As Loan.co.uk is a loan broker aiming to deliver the best loans to customers, we were particularly interested to see that mortgages came under the microscope, as we are not only focused on people getting the most competitive deals, but also concerned about people being effectively locked into their existing mortgage by Early Repayment Charges.

The CMA discovered that there is a total loyalty penalty of around £4 billion per year across the five markets. Vulnerable people such as the elderly and the low paid, are particularly at risk of paying more than they need to, possibly as these groups are less likely to have easy access to the internet where they can take advantage of comparison sites to secure a better deal.

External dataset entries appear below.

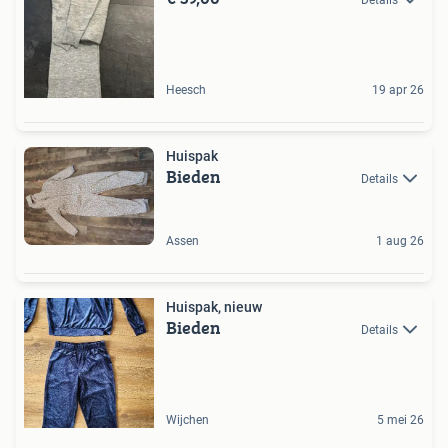
Details
Heesch
19 apr 26
Huispak
Bieden
Details
Assen
1 aug 26
Huispak, nieuw
Bieden
Details
Wijchen
5 mei 26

The CMA’s investigation confirmed what many of us at Loan.co.uk have been concerned about for a while now:

  1. ‘Stealth price rises’ with firms gradually (and quietly) increasing prices
  2. Expensive exit fees that can make changing to a more competitive offer not a viable option
  3. Making it hard to cancel contracts and therefore making it difficult to sign up to a new company
  4. Giving little warning that a fresh contract was about to automatically start so customers would have little time to find a better deal

It is estimated that millions of people are paying more than they need to, including about one million customers in the mortgage market.

What is the CMA doing about it?

The CMA has made recommendations to both the regulators and the government in order to prevent customers from being taken advantage of, including:

  1. Using regulatory powers and enforcement to put a stop to companies carrying out practices that prevent people from taking better deals
  2. Creating a set of practices that businesses should abide by, including enabling people to exit a contract just as easily as they enter it
  3. Price caps should be introduced aimed at protecting the most vulnerable people from loyalty penalties
  4. Regulators should show how much loyalty penalties in the five essential markets shown above are costing people, with each company’s charges being exposed annually

Perhaps most importantly, the CMA made comprehensive recommendations to the Financial Services Authority (FCA) and Ofcom in all of the five markets. Being a loan broker, we are particularly pleased to note that regulators are now considering how mortgage customers could be protected in the future from loyalty penalties.

If progress is not made, the CMA has announced that it may look to take further steps.